YOUR GOAL –
Search the data below for "none"; list each line that holds it.

DATASET EXCERPTS –
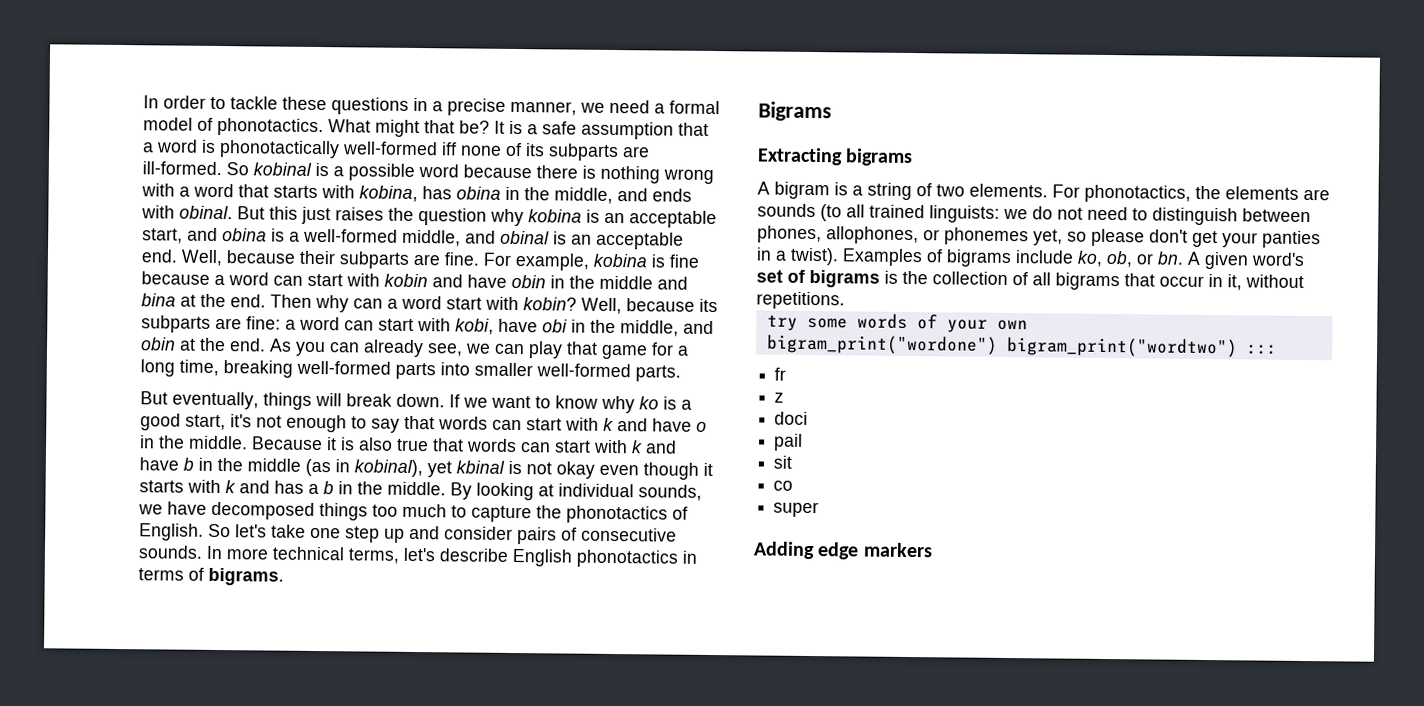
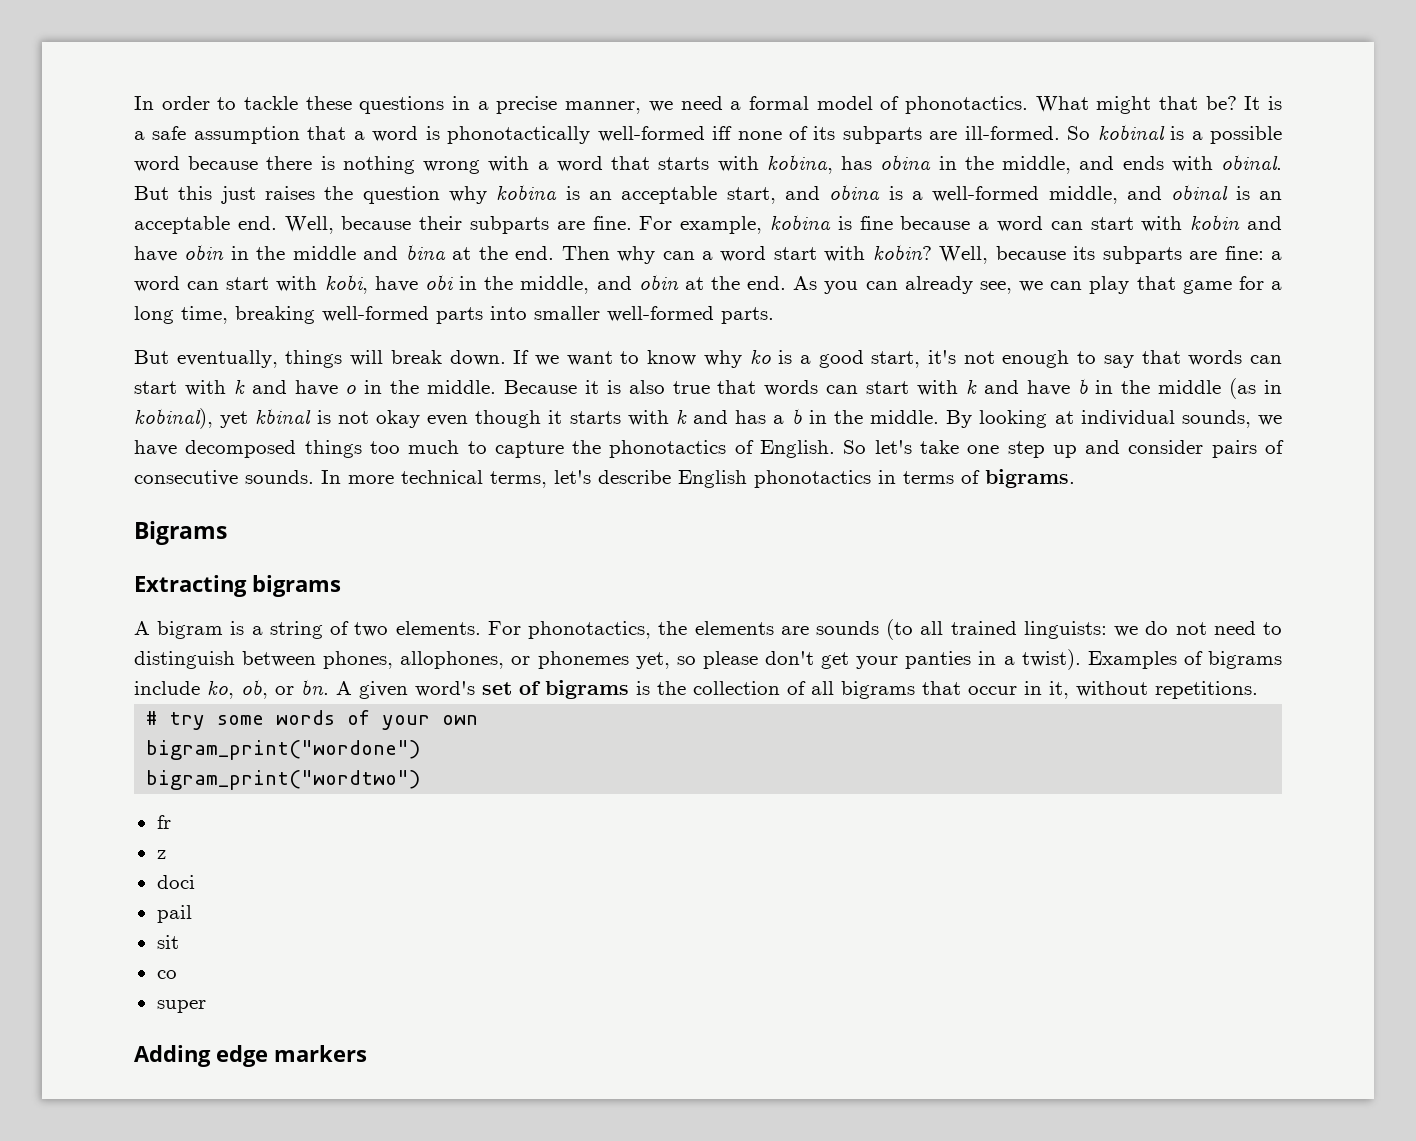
(845, 300) none -> [146,711,158,725] #
(998, 344) none -> (421, 750) //
[1246,344,1278,355] ::: -> (421, 780) none

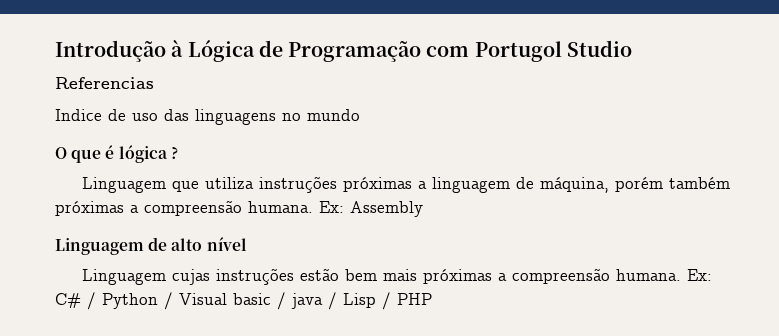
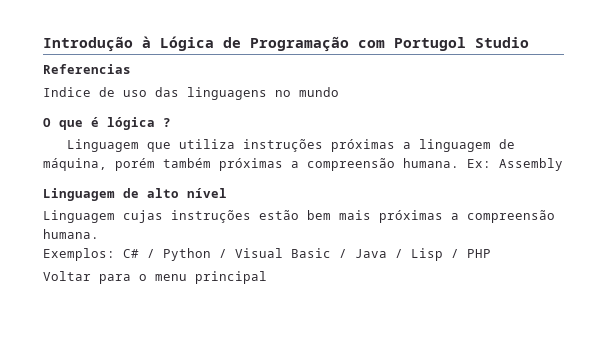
[687,269,713,281] Ex: -> [43,248,115,261] // Exemplos:
[233,292,323,310] basic / java -> [291,248,387,258] Basic / Java
(432, 299) none -> [43,271,267,284] // Voltar para o menu principal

RESPONSE TO THE EXERCISE –
(845, 300) none -> [146,711,158,725] #
(998, 344) none -> (421, 750) //
[1246,344,1278,355] ::: -> (421, 780) none
(432, 299) none -> [43,271,267,284] // Voltar para o menu principal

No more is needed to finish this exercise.